> **EXERCISE TEXT**
>>>>>

“Because Congress defined the scope of patentable subject matter eligibility in § 101, its express terms should have ended the judicial inquiry.” – US Inventor/Eagle Forum ELDF
On July 17, inventor advocacy organization US Inventor and conservative interest group Eagle Forum Education and Legal Defense Fund filed a joint amicus brief at the U.S. Supreme Court urging the nation’s highest court to grant the petition for writ of certiorari filed in Killian v. Vidal. US Inventor and Eagle Forum ELDF’s brief is the latest call upon SCOTUS to address the “dire consequences” flowing from the dramatic expansion to judicial exceptions to patent eligibility under 35 U.S.C. § 101.
Courts Should Infer Textual Exception as Express Limit to Statutory Exceptions
Inventor Jeffrey Killian filed his petition for writ at the Supreme Court this April following a decision last August by the U.S. Court of Appeals for the Federal Circuit invalidating his patent claims to computer systems for identifying a person’s eligibility for Social Security disability benefits. Relevant to the US Inventor/Eagle Forum ELDF brief, Killian’s petition asks SCOTUS whether judicial exceptions to Section 101 subject matter eligibility created by Article III courts exceed those courts’ constitutional authority.
Amici note that the broad statutory language of Section 101 already includes textual exceptions, excluding patentability for inventions that do not satisfy “the conditions and requirements of [Title 35]” of the U.S. Code. Such textual exceptions established by Congress do not provide the judiciary with authority to create its own exceptions. Indeed, US Inventor/Eagle Forum ELDF cited the Supreme Court’s 2000 ruling in U.S. v. Johnson for the premise that “[w]hen Congress provides exceptions in a statute… [t]he proper inference… is that Congress considered the issue of exceptions and, in the end, limited the statute to the ones set forth.”

<<<<<

[Dataset entries]
>>>>>

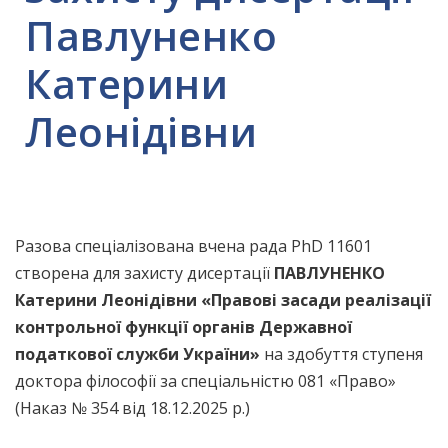
Павлуненко
Катерини
Леонідівни
Разова спеціалізована вчена рада PhD 11601
створена для захисту дисертації
ПАВЛУНЕНКО
Катерини Леонідівни
«Правові засади реалізації
контрольної функції органів Державної
податкової служби України»
на здобуття ступеня
доктора філософії за спеціальністю 081 «Право»
(Наказ № 354 від 18.12.2025 р.)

<<<<<

> **WHAT YOU WILL DO**
Carry on the article about the amicus brief in Killian v. Vidal, starting right after its last sentence above the listing.

> **WRITTEN ANSWER**
The Supreme Court could address patent eligibility’s “raging fire in lower courts” by granting Killian’s petition for writ and adopting a textualist approach to Section 101. Amici argue that courts are poorly situated for crafting policy exceptions as they operate without congressional hearings or public feedback. The other “conditions and requirements” of Title 35, including novelty, obviousness and enablement, are capable of weeding out the “bad” patents that led to the Supreme Court’s expansion of judicial exceptions to Section 101.
Broad Patent Eligibility Correlates With Greater Increases to U.S. Real Wages
In the line of Section 101 cases from Bilski v. Kappos (2010) to Alice Corp. v. CLS Bank International (2014), US Inventor/Eagle Forum ELDF contend that the Supreme Court has judicial rewritten the subject matter eligibility statute in the face of admonitions against such rewritings in opinions like Justice Antonin Scalia’s dissent in National Federation of Independent Business v. Sibelius (2012). The judiciary’s revisions to Section 101 of the patent statute have led to major uncertainty among the U.S. Patent and Trademark Office’s patent examining corps, who have to apply more than 50 pages of material from the Manual of Patent Examining Procedure (MPEP) when assessing patent applications for subject matter eligibility.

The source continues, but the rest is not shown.